Richer internal diagnostics on mapped errors

map_err(|_| BootError::ApicInitFailed) discards the underlying error’s context. An optional source field on BootError variants would preserve it (BootError::ApicInitFailed(ApicError)). Not needed for v1 because the operator’s question on boot failure is almost always “what subsystem, what category” — which the flat enum already answers. Revisit when: a boot-failure investigation asks a question the top-level variant cannot answer.

Lint against `.expect` / `panic!` in init paths

A grep-based make check-boot-panics lint that enforces “no .expect / panic! in src/boot/, src/interrupts/mod.rs:init, or arch timer/apic/plic init functions” would make regressions mechanical to catch. Parallels make check-assumptions and make check-deferrals. Revisit when: Phase 021.C lands and a regression appears — that is the signal that the discipline needs tooling, not just convention.

Assertion policy across the kernel

assert! sites in kernel code are currently un-inventoried.

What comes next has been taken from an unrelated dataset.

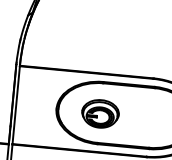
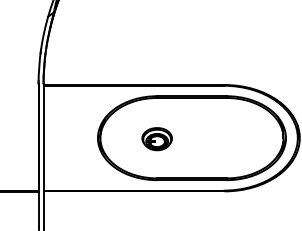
part: (99, 113) -> (156, 138), size x0.6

Some express preconditions (fine), some are stand-ins for typed errors (should convert). A separate ADR could set a policy: “assertions express preconditions; typed errors express operational failures; debug_assert! expresses invariants we want to check in dev but trust in release.” Revisit when: an assert! fires in production (real signal that the distinction was unclear) or a new subsystem adds several assertions of ambiguous intent during review.